• [Work request]:
Apart from the pictures, every entry should be reproduced exactly.

::::::

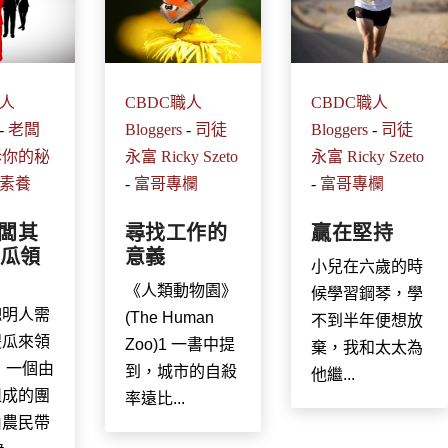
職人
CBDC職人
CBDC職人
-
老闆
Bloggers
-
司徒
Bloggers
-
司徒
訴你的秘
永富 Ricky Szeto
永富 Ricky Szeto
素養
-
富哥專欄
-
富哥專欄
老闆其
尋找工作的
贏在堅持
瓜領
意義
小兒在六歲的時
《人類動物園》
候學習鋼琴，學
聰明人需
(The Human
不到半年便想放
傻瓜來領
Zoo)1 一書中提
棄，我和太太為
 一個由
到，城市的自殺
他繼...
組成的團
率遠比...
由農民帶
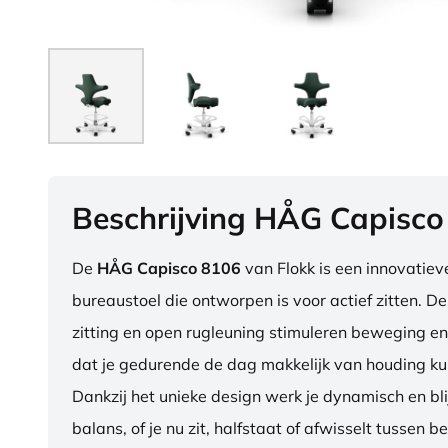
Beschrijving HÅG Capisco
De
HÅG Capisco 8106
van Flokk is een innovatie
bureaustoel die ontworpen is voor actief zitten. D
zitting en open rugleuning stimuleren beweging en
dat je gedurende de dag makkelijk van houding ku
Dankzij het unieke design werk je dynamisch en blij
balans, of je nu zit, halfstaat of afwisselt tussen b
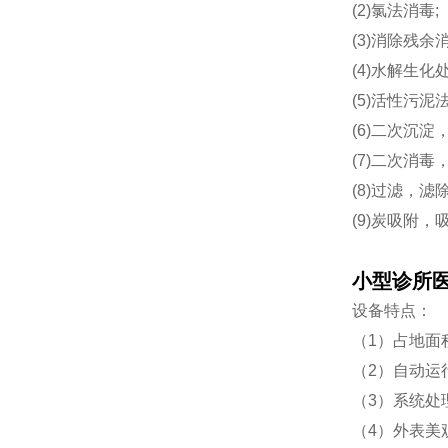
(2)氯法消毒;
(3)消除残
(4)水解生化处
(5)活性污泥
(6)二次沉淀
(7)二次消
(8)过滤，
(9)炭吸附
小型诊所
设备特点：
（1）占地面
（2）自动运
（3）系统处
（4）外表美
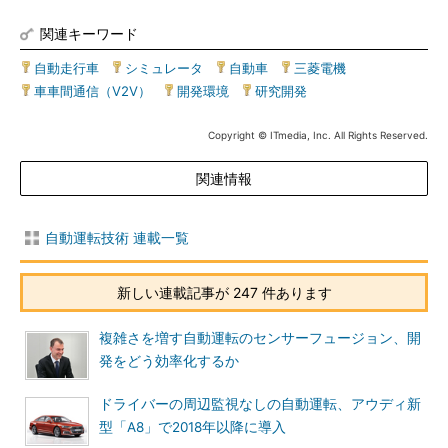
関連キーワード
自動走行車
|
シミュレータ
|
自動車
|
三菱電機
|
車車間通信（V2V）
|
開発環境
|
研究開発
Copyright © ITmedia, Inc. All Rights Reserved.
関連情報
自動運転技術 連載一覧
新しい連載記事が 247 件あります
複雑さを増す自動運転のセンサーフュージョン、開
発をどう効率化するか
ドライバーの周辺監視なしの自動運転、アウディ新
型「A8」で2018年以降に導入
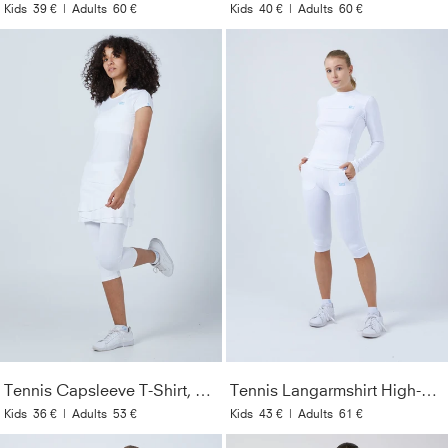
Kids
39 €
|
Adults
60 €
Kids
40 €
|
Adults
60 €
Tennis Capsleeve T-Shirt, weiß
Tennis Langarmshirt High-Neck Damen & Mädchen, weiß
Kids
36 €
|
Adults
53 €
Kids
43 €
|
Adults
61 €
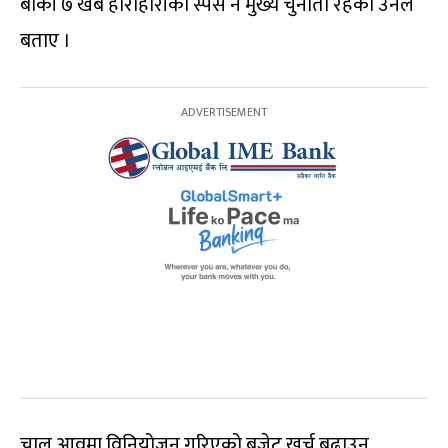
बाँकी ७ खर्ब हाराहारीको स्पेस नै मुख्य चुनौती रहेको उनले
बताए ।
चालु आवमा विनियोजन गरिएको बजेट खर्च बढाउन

::::::

• [Output for this exercise]:
職人
CBDC職人
CBDC職人
-
老闆
Bloggers
-
司徒
Bloggers
-
司徒
訴你的秘
永富 Ricky Szeto
永富 Ricky Szeto
素養
-
富哥專欄
-
富哥專欄
老闆其
尋找工作的
贏在堅持
瓜領
意義
小兒在六歲的時
《人類動物園》
候學習鋼琴，學
聰明人需
(The Human
不到半年便想放
傻瓜來領
Zoo)1 一書中提
棄，我和太太為
 一個由
到，城市的自殺
他繼...
組成的團
率遠比...
由農民帶
Beschrijving HÅG Capisco
De
HÅG Capisco 8106
van Flokk is een innovatie
bureaustoel die ontworpen is voor actief zitten. D
zitting en open rugleuning stimuleren beweging en
dat je gedurende de dag makkelijk van houding ku
Dankzij het unieke design werk je dynamisch en blij
balans, of je nu zit, halfstaat of afwisselt tussen b
(2)氯法消毒;
(3)消除残
(4)水解生化处
(5)活性污泥
(6)二次沉淀
(7)二次消
(8)过滤，
(9)炭吸附
小型诊所
设备特点：
（1）占地面
（2）自动运
（3）系统处
（4）外表美
関連キーワード
自動走行車
|
シミュレータ
|
自動車
|
三菱電機
|
車車間通信（V2V）
|
開発環境
|
研究開発
Copyright © ITmedia, Inc. All Rights Reserved.
関連情報
自動運転技術 連載一覧
新しい連載記事が 247 件あります
複雑さを増す自動運転のセンサーフュージョン、開
発をどう効率化するか
ドライバーの周辺監視なしの自動運転、アウディ新
型「A8」で2018年以降に導入
Kids
39 €
|
Adults
60 €
Kids
40 €
|
Adults
60 €
Tennis Capsleeve T-Shirt, weiß
Tennis Langarmshirt High-Neck Damen & Mädchen, weiß
Kids
36 €
|
Adults
53 €
Kids
43 €
|
Adults
61 €
बाँकी ७ खर्ब हाराहारीको स्पेस नै मुख्य चुनौती रहेको उनले
बताए ।
चालु आवमा विनियोजन गरिएको बजेट खर्च बढाउन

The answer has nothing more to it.